The Roots of Black Birth Care
Black birth care has been the heritage of Black women and families for centuries. It can be traced as far back as 1800 BCE in texts regarding gynecological procedures & concepts in Africa. Black women were always essential to birth care and midwifery, as opposed to men who also practiced medics. Tradition has a way of persevering when it evolves into a standard of success and accomplishment. These traditions would be taught and, for others, coached through experience and found to be an established practice.
Before the 1930s, in the U.S., Black women solely entrusted other Black women to care for their vital needs during pregnancy, birth, and postpartum. These women could be family, a friend, doulas, and/or midwives–and were responsible for preparing the necessary tools and supplies for childbirth. As the midwife administered medicine and ensured general hygiene, the doula or female attendant would provide mental, emotional, and physical support.
Experienced midwives were among the many enslaved individuals who were able to practice and train others throughout the country. These birth workers played a significant role in Black American communities, serving as healers or spiritual leaders. They were well respected and considered medical practitioners with high intelligence–slave owners used them to ensure the health of their reproducing enslaved women and their newborn infants to expand their labor force. It was also common for Black midwives to be entrusted to care for the slave master's wives during birth.
After emancipation, Black-American midwives continued to work with both Black and white women in rural and remote parts of the South. Hospitals were rarely accessible, and there were few willing or trained doctors available to serve these populations, making midwives the only feasible option for expectant mothers.
However, the medical industry evolved during the latter half of the twentieth century. This left the role of the midwife to change as the practice of delivering babies became a medical specialty–minimizing a tradition that has kept Black mothers feeling secure and Black birth workers feeling significant.
Modern Black Midwives & Doulas Changing and Saving Lives for Future Generations
After a devastating period of enslavement and segregation, the minds of Black Americans have been altered psychologically, which has been instilled in families for generations. Even during these modern times, structural racism has steered Black families to experience a particular American lifestyle that contributes to poor mental health.

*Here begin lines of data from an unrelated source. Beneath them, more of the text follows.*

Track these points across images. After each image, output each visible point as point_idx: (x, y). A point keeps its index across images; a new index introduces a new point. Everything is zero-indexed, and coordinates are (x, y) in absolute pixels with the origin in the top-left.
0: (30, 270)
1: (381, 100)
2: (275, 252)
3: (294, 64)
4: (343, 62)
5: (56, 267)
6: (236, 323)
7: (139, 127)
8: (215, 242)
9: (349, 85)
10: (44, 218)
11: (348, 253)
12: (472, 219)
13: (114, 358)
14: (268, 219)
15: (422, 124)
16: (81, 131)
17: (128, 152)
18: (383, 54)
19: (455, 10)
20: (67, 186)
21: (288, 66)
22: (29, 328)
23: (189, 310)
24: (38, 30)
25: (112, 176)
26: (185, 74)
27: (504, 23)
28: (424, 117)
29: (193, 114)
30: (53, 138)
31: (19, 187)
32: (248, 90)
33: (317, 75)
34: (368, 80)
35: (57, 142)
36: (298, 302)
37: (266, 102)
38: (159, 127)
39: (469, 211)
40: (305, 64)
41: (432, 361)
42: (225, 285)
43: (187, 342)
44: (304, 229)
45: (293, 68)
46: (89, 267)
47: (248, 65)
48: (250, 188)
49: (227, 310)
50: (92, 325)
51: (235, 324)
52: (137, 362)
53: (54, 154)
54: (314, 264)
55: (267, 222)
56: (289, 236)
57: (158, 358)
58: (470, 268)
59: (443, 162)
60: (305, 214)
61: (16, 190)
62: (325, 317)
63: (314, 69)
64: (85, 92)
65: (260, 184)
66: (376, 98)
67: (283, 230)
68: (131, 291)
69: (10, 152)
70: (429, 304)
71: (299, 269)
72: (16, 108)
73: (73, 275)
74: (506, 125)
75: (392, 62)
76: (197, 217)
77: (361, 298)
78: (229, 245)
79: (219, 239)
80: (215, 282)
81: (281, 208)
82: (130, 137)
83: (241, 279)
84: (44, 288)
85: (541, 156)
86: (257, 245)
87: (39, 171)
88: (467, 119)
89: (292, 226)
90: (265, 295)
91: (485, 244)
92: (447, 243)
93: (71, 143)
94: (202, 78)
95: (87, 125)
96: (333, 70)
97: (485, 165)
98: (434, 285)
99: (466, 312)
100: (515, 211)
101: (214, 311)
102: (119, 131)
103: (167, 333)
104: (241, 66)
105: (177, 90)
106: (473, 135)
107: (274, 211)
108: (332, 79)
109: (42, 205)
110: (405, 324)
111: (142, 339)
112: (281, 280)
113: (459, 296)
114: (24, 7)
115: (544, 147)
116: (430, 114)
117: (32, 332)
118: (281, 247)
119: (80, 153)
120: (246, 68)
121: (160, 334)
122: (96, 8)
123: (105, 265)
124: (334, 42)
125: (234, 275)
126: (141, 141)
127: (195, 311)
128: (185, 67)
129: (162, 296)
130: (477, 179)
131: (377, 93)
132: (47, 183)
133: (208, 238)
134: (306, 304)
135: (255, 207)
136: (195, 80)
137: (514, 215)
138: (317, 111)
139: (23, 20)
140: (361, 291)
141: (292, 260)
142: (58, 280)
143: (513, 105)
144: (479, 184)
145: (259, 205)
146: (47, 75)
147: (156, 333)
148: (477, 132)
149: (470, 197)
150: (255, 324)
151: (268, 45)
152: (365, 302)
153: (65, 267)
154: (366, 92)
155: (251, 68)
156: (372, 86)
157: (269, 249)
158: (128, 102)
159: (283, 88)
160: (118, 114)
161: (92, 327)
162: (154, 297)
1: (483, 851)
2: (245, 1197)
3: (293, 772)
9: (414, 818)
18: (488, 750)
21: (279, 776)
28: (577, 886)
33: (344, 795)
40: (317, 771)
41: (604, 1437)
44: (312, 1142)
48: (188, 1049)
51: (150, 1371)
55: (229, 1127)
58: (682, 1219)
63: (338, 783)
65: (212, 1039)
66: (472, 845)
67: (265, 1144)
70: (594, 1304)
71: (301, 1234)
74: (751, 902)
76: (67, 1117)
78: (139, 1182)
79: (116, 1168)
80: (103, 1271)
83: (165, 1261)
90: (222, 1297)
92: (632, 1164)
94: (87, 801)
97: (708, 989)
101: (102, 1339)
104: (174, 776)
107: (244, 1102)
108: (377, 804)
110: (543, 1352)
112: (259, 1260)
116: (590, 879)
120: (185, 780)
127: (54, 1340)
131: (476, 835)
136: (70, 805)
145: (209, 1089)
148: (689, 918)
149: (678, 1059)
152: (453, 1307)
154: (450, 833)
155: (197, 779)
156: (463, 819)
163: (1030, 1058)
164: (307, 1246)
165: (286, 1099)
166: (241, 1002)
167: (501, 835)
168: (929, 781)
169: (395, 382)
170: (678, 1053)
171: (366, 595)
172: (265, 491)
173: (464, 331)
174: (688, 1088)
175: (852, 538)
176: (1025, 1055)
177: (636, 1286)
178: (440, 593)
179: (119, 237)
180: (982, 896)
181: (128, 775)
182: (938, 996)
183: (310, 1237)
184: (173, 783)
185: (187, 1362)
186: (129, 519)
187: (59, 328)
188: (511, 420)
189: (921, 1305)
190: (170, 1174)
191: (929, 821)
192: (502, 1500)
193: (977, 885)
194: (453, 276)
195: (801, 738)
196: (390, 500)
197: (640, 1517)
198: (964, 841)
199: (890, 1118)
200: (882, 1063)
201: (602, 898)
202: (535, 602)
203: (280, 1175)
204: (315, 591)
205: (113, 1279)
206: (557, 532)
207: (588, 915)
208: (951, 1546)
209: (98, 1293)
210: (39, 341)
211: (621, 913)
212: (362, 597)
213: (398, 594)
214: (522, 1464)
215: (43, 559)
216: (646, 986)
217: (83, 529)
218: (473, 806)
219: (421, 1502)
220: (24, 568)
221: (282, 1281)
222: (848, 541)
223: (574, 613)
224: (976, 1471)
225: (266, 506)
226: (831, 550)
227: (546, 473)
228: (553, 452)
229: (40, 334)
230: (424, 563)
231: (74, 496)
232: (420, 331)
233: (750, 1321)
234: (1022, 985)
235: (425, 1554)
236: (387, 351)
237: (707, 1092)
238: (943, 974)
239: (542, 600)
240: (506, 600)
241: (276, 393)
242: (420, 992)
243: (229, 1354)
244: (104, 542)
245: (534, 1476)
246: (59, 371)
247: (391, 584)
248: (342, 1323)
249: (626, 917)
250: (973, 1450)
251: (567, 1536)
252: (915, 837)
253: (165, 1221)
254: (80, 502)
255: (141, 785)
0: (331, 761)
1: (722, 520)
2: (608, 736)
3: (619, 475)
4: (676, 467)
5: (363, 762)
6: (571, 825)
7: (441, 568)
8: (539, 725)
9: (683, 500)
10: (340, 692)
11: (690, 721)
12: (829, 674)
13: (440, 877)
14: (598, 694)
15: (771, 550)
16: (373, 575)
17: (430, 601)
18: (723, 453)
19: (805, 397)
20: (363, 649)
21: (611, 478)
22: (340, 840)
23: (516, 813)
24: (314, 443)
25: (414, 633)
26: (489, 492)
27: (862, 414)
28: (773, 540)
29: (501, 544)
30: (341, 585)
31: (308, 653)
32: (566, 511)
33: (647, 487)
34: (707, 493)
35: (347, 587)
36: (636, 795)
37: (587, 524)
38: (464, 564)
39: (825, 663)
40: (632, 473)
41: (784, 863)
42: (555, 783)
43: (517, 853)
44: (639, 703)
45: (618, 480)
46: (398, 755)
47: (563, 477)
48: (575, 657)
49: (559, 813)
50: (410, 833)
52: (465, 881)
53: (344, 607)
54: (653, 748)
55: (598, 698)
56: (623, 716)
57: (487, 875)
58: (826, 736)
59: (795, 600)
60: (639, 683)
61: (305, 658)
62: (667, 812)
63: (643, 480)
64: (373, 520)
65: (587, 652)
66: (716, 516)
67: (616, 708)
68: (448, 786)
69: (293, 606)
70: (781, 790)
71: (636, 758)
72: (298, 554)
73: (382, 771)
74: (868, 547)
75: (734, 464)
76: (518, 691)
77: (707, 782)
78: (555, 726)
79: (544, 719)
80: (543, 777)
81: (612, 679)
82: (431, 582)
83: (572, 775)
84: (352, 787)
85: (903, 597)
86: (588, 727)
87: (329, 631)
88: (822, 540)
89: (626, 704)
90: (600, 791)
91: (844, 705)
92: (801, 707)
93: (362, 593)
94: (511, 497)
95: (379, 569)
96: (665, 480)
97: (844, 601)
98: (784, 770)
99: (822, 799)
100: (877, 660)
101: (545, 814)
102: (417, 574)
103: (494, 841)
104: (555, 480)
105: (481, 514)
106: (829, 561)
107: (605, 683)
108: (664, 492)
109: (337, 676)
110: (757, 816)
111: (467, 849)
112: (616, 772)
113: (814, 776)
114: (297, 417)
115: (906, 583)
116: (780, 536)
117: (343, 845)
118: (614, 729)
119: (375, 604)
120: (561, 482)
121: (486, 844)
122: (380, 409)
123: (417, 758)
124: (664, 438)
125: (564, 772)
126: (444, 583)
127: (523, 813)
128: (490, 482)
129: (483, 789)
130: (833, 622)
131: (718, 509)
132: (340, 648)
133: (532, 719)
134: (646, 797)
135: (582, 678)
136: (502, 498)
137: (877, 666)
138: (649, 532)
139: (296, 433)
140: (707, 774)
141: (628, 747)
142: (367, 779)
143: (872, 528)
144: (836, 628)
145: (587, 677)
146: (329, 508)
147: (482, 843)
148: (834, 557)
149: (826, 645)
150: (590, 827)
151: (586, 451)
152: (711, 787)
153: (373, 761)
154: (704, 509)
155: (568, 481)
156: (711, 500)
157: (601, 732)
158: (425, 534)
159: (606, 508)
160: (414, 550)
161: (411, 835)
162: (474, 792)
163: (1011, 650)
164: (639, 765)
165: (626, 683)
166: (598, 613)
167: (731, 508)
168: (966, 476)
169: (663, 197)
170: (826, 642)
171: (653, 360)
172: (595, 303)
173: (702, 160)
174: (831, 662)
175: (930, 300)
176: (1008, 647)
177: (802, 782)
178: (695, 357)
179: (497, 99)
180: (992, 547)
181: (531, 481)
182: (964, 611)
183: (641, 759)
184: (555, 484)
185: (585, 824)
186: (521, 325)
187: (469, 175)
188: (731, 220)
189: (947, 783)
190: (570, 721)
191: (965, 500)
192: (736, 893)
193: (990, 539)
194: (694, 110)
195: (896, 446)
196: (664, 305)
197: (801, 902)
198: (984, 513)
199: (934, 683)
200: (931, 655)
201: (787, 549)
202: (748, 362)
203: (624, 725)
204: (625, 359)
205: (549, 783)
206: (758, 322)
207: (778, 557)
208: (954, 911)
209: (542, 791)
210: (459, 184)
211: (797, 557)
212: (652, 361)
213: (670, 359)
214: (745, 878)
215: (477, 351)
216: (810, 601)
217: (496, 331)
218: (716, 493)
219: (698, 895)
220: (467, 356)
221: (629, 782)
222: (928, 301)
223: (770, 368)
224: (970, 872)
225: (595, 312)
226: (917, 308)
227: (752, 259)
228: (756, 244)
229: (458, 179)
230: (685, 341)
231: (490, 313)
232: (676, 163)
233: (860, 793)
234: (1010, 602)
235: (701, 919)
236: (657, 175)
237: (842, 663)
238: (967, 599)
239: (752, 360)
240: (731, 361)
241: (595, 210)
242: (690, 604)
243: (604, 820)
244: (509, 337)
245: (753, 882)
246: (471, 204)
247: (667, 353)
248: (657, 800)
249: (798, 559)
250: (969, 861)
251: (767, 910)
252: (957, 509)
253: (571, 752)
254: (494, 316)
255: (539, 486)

Poor living conditions, medical care, and education systems are huge factors in why Black people are systematically structured to fail or work very hard not to.
Modern Black midwives & doulas are coming to the rescue to ensure the structure of Black families is changing, starting in the womb. According to our history, birth workers catered to Black women during harsh social conditions that were more of an obligation to one another rather than genuine health morality. No one else would help these Black expecting mothers, and there was nowhere else for them to go.
Today, with multiple options to choose how to handle one's pregnancy, Black women can consciously embrace the nurturing and wholly beneficial experience that she deserves.
Black children will have a better chance of thriving physically and mentally, being birthed by a mother who has had a spiritually & mindfully uplifted pregnancy/birth experience. Black midwives & doulas are essential to future generations because these experiences multiply throughout time. The education process and mindful attention these birth workers offer are priceless and will hopefully aid in a new standard of living for Black families.